- The Washington Times - Wednesday, July 12, 2006

HOUSTON (AP) — Former President George Bush and his wife, Barbara, were among the mourners yesterday at the funeral of Enron Corp. founder Kenneth L. Lay.

Lay’s funeral drew some of the high-profile guests who were close to him before he was convicted in May of fraud and conspiracy for lying to investors and the public about the energy company’s financial health before it collapsed in 2001.

Among the other mourners at the downtown Houston church Lay attended for 12 years were former Secretary of State James A. Baker III, Houston Astros owner Drayton McLane Jr., heart surgeon Denton Cooley and Lay’s criminal lawyer, Mike Ramsey.

His co-defendant, former Enron chief executive Jeffrey Skilling, did not attend the service yesterday. Skilling did attend a private service Sunday in Aspen, Colo., where Lay died July 5, with about 200 friends and family members.

Skilling’s wife, former Enron corporate secretary Rebecca Carter, did attend yesterday’s memorial service. Skilling, 52, had planned to attend yesterday’s service in Houston as well, said his attorney, Daniel Petrocelli. It was not immediately clear why he did not attend.

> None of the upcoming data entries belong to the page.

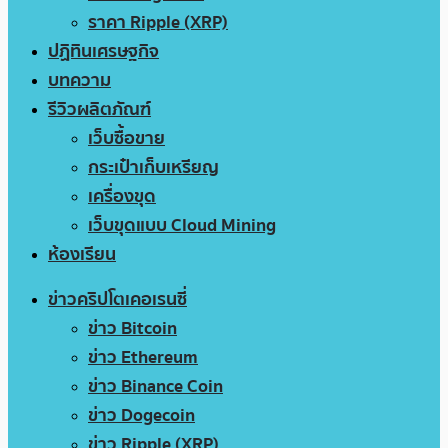
ราคา Ripple (XRP)
ปฏิทินเศรษฐกิจ
บทความ
รีวิวผลิตภัณฑ์
เว็บซื้อขาย
กระเป๋าเก็บเหรียญ
เครื่องขุด
เว็บขุดแบบ Cloud Mining
ห้องเรียน
ข่าวคริปโตเคอเรนซี่
ข่าว Bitcoin
ข่าว Ethereum
ข่าว Binance Coin
ข่าว Dogecoin
ข่าว Ripple (XRP)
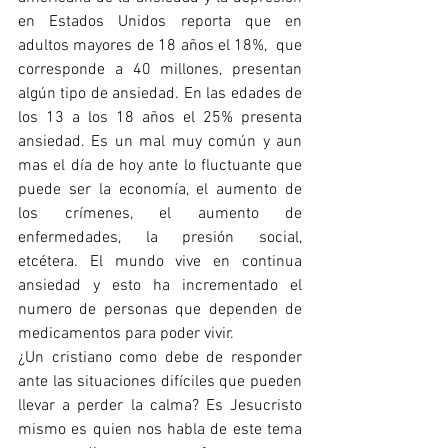
en Estados Unidos reporta que en 
adultos mayores de 18 años el 18%,  que 
corresponde a 40 millones, presentan 
algún tipo de ansiedad. En las edades de 
los 13 a los 18 años el 25% presenta 
ansiedad. Es un mal muy común y aun 
mas el día de hoy ante lo fluctuante que 
puede ser la economía, el aumento de 
los crímenes, el aumento de 
enfermedades, la presión social, 
etcétera. El mundo vive en continua 
ansiedad y esto ha incrementado el 
numero de personas que dependen de 
medicamentos para poder vivir. 
¿Un cristiano como debe de responder 
ante las situaciones difíciles que pueden 
llevar a perder la calma? Es Jesucristo 
mismo es quien nos habla de este tema 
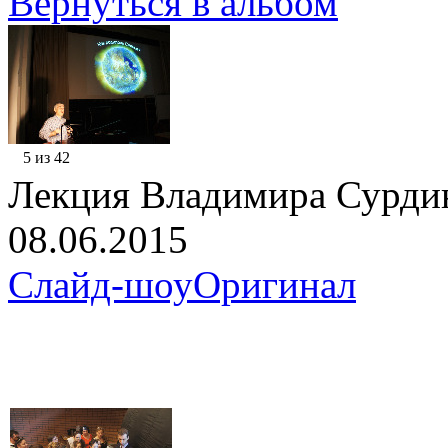
Вернуться в альбом
5 из 42
Лекция Владимира Сурди
08.06.2015
Слайд-шоу
Оригинал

Former Houston Mayor Bob Lanier, 81, collapsed at the funeral shortly after arriving and was taken by ambulance to a hospital, where he was in stable condition later in the day.

“He was very, very ill,” said Pastor Steve Wende, officiating at Lay’s funeral, held a few blocks from the glittering towers that once were the Enron buildings.

Lay and Skilling were convicted in May of perpetuating fraud by repeatedly lying to investors and employees about the company’s financial health before Enron plunged into bankruptcy proceedings in December 2001.

The two men were the public faces of Enron throughout its days as a premier trading company that enjoyed Wall Street’s adoration and grew into the nation’s seventh-largest company. They also fell hard, vilified as masterminds of a massive fraud that fueled a flameout that left thousands jobless and wiped out billions from investors.

They insisted at their trial that they committed no crimes and no fraud occurred at Enron except for a few executives who skimmed money behind their backs.

A jury convicted Lay of six counts of fraud and conspiracy and Skilling of 19 of 28 counts of fraud, conspiracy, insider trading and lying to auditors. Lay also was convicted of bank fraud and lying to banks in a separate, nonjury trial related to his personal banking.

Before Enron crashed, Lay was a highly respected business leader and philanthropist in the nation’s fourth-largest city with a powerful circle of friends that included Mr. Bush as well as his son, the current president.